We previously reported a case wherein augmented weight loss was achieved after LAGB by gastric plication. This effectiveness in weight loss demonstrated by combining both procedures led to the invention of LAGBP [20]. So, in 2009 we introduced this new procedure to overcome the concerns raised by LSG, LAGB and plication and named it as laparoscopic adjustable gastric banded plication (LAGBP) [21]. By maintaining the gastrointestinal continuity and being a relatively reversible procedure, laparoscopic adjustable gastric banded plication (LAGBP) compensates the lacunae of current surgical options [22, 23]. LAGBP can achieve moderate weight loss from the initial greater curvature plication and further weight loss could be augmented and maintained by adjusting the band during long-term follow-up.

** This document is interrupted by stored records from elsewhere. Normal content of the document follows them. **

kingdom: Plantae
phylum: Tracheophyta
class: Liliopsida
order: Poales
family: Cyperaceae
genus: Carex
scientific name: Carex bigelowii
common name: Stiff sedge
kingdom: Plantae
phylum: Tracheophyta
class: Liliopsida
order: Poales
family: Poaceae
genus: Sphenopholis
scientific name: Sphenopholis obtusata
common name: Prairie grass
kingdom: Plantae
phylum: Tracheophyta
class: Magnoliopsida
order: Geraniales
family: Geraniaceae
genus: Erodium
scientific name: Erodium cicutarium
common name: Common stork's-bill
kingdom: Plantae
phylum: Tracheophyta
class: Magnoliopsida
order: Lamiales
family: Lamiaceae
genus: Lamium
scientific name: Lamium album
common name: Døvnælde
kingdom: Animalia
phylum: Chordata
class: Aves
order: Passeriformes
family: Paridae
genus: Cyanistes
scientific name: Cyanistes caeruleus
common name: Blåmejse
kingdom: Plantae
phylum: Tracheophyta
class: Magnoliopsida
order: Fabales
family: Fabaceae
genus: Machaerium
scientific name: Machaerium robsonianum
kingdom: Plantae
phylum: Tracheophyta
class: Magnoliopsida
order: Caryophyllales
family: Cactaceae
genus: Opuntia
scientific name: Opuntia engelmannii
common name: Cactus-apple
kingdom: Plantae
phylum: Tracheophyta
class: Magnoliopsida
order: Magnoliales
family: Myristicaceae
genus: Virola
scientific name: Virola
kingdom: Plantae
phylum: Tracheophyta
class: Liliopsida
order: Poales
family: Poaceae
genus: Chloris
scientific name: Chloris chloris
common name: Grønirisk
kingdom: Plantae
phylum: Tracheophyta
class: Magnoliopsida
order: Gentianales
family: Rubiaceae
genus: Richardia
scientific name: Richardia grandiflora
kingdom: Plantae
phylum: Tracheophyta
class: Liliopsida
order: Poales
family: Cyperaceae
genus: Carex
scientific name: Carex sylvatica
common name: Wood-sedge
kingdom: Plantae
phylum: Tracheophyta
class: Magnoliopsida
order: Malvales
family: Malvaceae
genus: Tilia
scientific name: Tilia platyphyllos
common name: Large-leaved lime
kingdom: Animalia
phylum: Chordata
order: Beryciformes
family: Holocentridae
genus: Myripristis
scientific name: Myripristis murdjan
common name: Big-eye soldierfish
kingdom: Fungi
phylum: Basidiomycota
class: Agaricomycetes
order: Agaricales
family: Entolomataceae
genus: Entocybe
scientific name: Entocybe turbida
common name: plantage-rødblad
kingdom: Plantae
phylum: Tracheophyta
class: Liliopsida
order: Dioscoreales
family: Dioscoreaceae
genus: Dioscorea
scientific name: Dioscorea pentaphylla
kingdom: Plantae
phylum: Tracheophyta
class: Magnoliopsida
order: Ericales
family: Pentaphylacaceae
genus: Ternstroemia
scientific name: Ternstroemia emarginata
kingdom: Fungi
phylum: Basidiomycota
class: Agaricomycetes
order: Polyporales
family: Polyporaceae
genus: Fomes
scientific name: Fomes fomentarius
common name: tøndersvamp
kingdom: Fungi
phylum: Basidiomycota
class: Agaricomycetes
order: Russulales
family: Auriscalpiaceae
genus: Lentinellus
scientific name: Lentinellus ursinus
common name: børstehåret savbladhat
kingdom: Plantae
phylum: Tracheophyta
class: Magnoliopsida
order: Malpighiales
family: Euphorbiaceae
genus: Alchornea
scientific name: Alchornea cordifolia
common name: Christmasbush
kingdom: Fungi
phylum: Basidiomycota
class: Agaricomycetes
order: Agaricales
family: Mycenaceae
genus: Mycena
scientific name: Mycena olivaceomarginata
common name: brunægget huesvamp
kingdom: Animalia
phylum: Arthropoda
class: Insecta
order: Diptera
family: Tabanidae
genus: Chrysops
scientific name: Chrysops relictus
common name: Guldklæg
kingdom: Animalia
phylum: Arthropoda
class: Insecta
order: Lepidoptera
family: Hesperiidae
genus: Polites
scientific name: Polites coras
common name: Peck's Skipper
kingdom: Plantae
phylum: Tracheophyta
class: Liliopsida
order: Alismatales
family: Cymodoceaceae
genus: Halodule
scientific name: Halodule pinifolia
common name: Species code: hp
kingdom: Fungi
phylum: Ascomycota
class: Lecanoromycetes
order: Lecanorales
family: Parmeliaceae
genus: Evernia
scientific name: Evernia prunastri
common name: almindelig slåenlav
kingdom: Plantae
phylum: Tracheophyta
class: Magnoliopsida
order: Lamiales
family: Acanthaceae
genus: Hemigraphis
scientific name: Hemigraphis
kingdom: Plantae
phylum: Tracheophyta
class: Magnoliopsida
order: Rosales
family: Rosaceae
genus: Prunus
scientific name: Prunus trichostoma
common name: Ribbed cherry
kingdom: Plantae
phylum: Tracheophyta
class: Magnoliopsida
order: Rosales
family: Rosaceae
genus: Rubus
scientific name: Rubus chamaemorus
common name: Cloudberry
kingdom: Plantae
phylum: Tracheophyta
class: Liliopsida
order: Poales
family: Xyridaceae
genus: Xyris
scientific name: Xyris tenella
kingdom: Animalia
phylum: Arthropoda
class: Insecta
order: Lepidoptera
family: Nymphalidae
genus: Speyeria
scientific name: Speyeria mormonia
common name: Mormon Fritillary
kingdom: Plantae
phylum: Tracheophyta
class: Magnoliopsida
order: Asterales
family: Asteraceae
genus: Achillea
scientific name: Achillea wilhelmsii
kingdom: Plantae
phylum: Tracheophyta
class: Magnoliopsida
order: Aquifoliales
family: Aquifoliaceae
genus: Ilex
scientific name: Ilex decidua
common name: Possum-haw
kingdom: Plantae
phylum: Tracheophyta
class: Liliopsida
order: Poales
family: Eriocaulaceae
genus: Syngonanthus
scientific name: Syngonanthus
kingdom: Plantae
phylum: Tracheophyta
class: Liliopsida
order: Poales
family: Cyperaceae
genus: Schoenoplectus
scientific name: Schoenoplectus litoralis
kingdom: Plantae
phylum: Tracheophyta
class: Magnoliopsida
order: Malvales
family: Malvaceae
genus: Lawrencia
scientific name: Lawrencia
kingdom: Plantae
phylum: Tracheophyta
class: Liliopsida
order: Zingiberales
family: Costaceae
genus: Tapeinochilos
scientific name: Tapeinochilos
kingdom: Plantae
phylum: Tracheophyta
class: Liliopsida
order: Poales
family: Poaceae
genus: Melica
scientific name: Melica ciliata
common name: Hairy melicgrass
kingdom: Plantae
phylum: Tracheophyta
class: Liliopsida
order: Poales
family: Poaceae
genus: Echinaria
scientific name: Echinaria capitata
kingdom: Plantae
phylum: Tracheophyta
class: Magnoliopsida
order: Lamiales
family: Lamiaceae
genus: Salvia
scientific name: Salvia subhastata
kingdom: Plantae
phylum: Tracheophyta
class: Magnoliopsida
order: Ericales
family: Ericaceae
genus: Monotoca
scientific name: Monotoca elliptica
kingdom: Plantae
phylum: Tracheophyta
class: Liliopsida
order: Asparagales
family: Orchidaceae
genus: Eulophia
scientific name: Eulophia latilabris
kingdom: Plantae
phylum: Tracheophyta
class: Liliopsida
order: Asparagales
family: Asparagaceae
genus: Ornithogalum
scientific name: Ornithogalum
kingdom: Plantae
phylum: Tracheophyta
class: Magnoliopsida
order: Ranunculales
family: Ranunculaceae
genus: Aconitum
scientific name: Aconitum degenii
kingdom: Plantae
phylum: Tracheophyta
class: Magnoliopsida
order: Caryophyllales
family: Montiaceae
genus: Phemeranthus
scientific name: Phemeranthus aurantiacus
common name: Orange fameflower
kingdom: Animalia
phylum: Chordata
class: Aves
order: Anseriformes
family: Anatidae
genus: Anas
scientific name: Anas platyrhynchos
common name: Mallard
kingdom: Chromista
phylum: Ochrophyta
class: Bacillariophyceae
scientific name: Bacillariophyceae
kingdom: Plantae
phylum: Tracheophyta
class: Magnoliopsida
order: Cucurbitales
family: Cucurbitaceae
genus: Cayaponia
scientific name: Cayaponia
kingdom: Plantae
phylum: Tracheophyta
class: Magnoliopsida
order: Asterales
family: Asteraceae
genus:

Moreover, LAGBP has been reported a comparable weight loss effect with sleeve gastrectomy and can achieve 54.9 to 56.3 % and

65.8 to 66.9 % EWL at 12 and 24 post-operative months, respectively [24]. Several authors have reported variations in their technique, bougie size and suture material used to perform isolated plication [19, 25]. Our initial technique of placing the band first and then plicating the stomach resulted in higher incidence of gastric fundus herniation compared to that reported in a systematic review [26]. After our first 65 cases, since March 2012, we have modified our surgical techniques to avert the serious complications like gastric fundal herniation. Firstly, we switched from “banding-first” method to “plication-first” technique to facilitate complete fundus plication. Secondly, every individual’s stomach is different in size; stomach should be plicated based on the gastric plication formula (GPF) to ensure adequate plication. Third, devascularization of all greater curvature vessels impaired venous return of stomach and causing more edema after surgery. By preserving the right gastroepiploic vessels, we improved postoperative vomiting and gastric fundal herniation [27]. Fourth, we replaced the second layer plication from 2-O Ethibond Excel to continuous 2-O Prolene sutures (Ethicon, Somerville, NJ, USA), to tighten the outer layer of greater curvature plication. This technique has become our standard and the same is described later in technique.